David Limbaugh has helpfully set the limits of dirty politics in his latest article.
"We must understand that dirty campaigning is lying about or distorting your record or your opponent's record. It is not dirty to expose the truth about your policy positions and record or that of your opponent, even when it puts him in a negative light. Such an airing of the record is not only not dirty campaigning, it is essential to inform the electorate."
Let me unpack that for you. It's Dirty Campaigning when Senator Kerry attacks President Bush; it's clean campaigning when President Bush (or his many surrogates in the right wing media) attack Senator Kerry.
Let's take a couple of examples.
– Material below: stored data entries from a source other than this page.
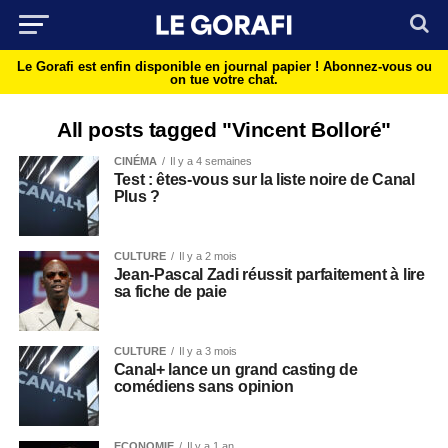
Le Gorafi est enfin disponible en journal papier !
Abonnez-vous ou
on tue votre chat.
All posts tagged "Vincent Bolloré"
CINÉMA
Il y a 4 semaines
Test : êtes-vous sur la liste noire de Canal
Plus ?
CULTURE
Il y a 2 mois
Jean-Pascal Zadi réussit parfaitement à lire
sa fiche de paie
CULTURE
Il y a 3 mois
Canal+ lance un grand casting de
comédiens sans opinion
ECONOMIE
Il y a 1 an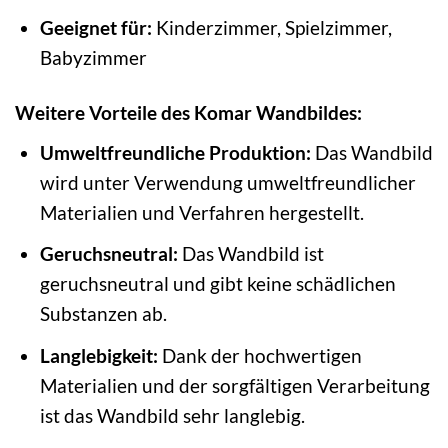
Geeignet für:
Kinderzimmer, Spielzimmer,
Babyzimmer
Weitere Vorteile des Komar Wandbildes:
Umweltfreundliche Produktion:
Das Wandbild
wird unter Verwendung umweltfreundlicher
Materialien und Verfahren hergestellt.
Geruchsneutral:
Das Wandbild ist
geruchsneutral und gibt keine schädlichen
Substanzen ab.
Langlebigkeit:
Dank der hochwertigen
Materialien und der sorgfältigen Verarbeitung
ist das Wandbild sehr langlebig.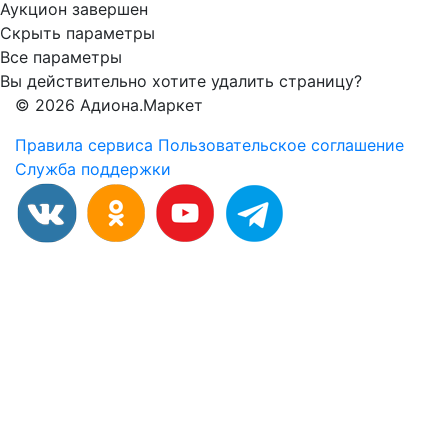
Аукцион завершен
Скрыть параметры
Все параметры
Вы действительно хотите удалить страницу?
© 2026 Адиона.Маркет
Правила сервиса
Пользовательское соглашение
Служба поддержки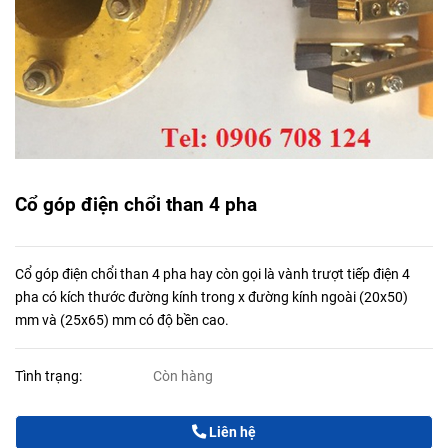
Cổ góp điện chổi than 4 pha
Cổ góp điện chổi than 4 pha hay còn gọi là vành trượt tiếp điện 4
pha có kích thước đường kính trong x đường kính ngoài (20x50)
mm và (25x65) mm có độ bền cao.
Tình trạng:
Còn hàng
Liên hệ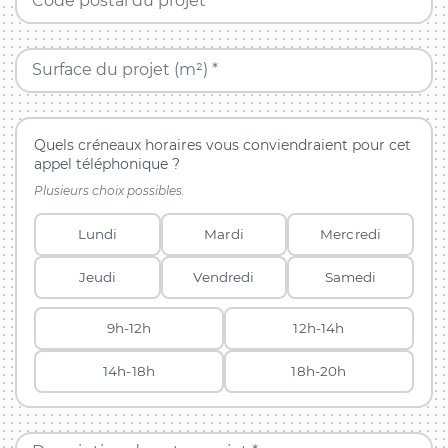
Code postal du projet *
Surface du projet (m²) *
Quels créneaux horaires vous conviendraient pour cet
appel téléphonique ?
Plusieurs choix possibles.
Lundi
Mardi
Mercredi
Jeudi
Vendredi
Samedi
9h-12h
12h-14h
14h-18h
18h-20h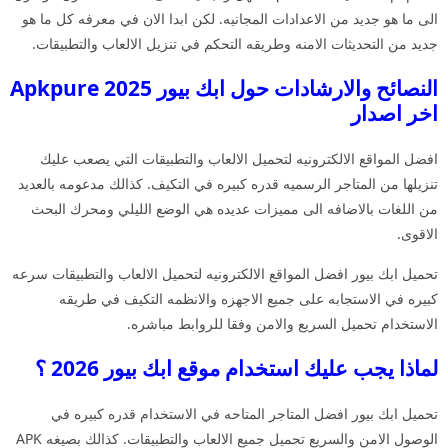
الى ما هو جديد من الاعدادات المجانيه. لكن ابدا الان في معرفه كل ما هو
جديد من التحديثات الامنه وطريقه التحكم في تنزيل الالعاب والتطبيقات.
النصائح والارشادات حول ابك بيور 2025 Apkpure
اخر اصدار
افضل المواقع الالكترونيه لتحميل الالعاب والتطبيقات التي يصعب عليك
تنزيلها من المتاجر الرسميه قدره كبيره في التكيف. كذالك مدعومه بالعديد
من اللغات بالاضافه الى مميزات عديده هي الوضع الليلي ومحرك البحث
الاقوى.
تحميل ابك بيور افضل المواقع الالكترونيه لتحميل الالعاب والتطبيقات سرعه
كبيره في الاستجابه على جميع الاجهزه والانظمه التكيف في طريقه
الاستخدام تحميل السريع والامن وفقا للروابط مباشره.
لماذا يجب عليك استخدام موقع ابك بيور 2026 ؟
تحميل ابك بيور افضل المتاجر المتاحه في الاستخدام قدره كبيره في
الوصول الامن والسريع تحميل جميع الالعاب والتطبيقات. كذالك بصيغه APK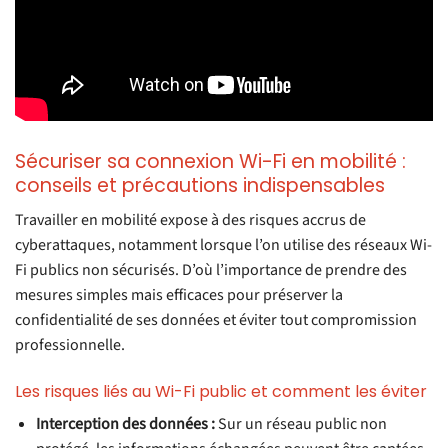
Sécuriser sa connexion Wi-Fi en mobilité :
conseils et précautions indispensables
Travailler en mobilité expose à des risques accrus de
cyberattaques, notamment lorsque l’on utilise des réseaux Wi-
Fi publics non sécurisés. D’où l’importance de prendre des
mesures simples mais efficaces pour préserver la
confidentialité de ses données et éviter tout compromission
professionnelle.
Les risques liés au Wi-Fi public et comment les éviter
Interception des données :
Sur un réseau public non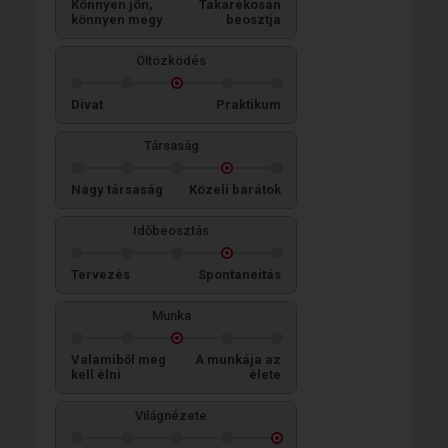
Könnyen jön,
Takarékosan
könnyen megy
beosztja
Öltözködés
Divat
Praktikum
Társaság
Nagy társaság
Közeli barátok
Időbeosztás
Tervezés
Spontaneitás
Munka
Valamiből meg
A munkája az
kell élni
élete
Világnézete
Is it clean politics for President Bush or his surrogates to attack Senator Kerry's votes on defense spending? Apparently it is, according to the D. Limbaugh theory of Clean Campaigning. But just to be sure let's see what Fred Kaplan of Slate Magazine says about Kerry's voting record on defense.
"In other words, Kerry was one of 16 senators (including five Republicans) to vote against a defense appropriations bill 14 years ago. He was also one of an unspecified number of senators to vote against a conference report on a defense bill nine years ago. The RNC takes these facts and extrapolates from them that he voted against a dozen weapons systems that were in those bills. The Republicans could have claimed, with equal logic, that Kerry voted to abolish the entire U.S. armed forces, but that might have raised suspicions."
Hmmmm. Now I'm no expert in Dirty Campaigning the way Limbaugh is, but to me, this seems to indicate that perhaps some Republicans are not exactly presenting Senator Kerry's record accurately. I wonder if this counts as "lying about or distorting your record or your opponent's record?"
What am I thinking, these are Republicans!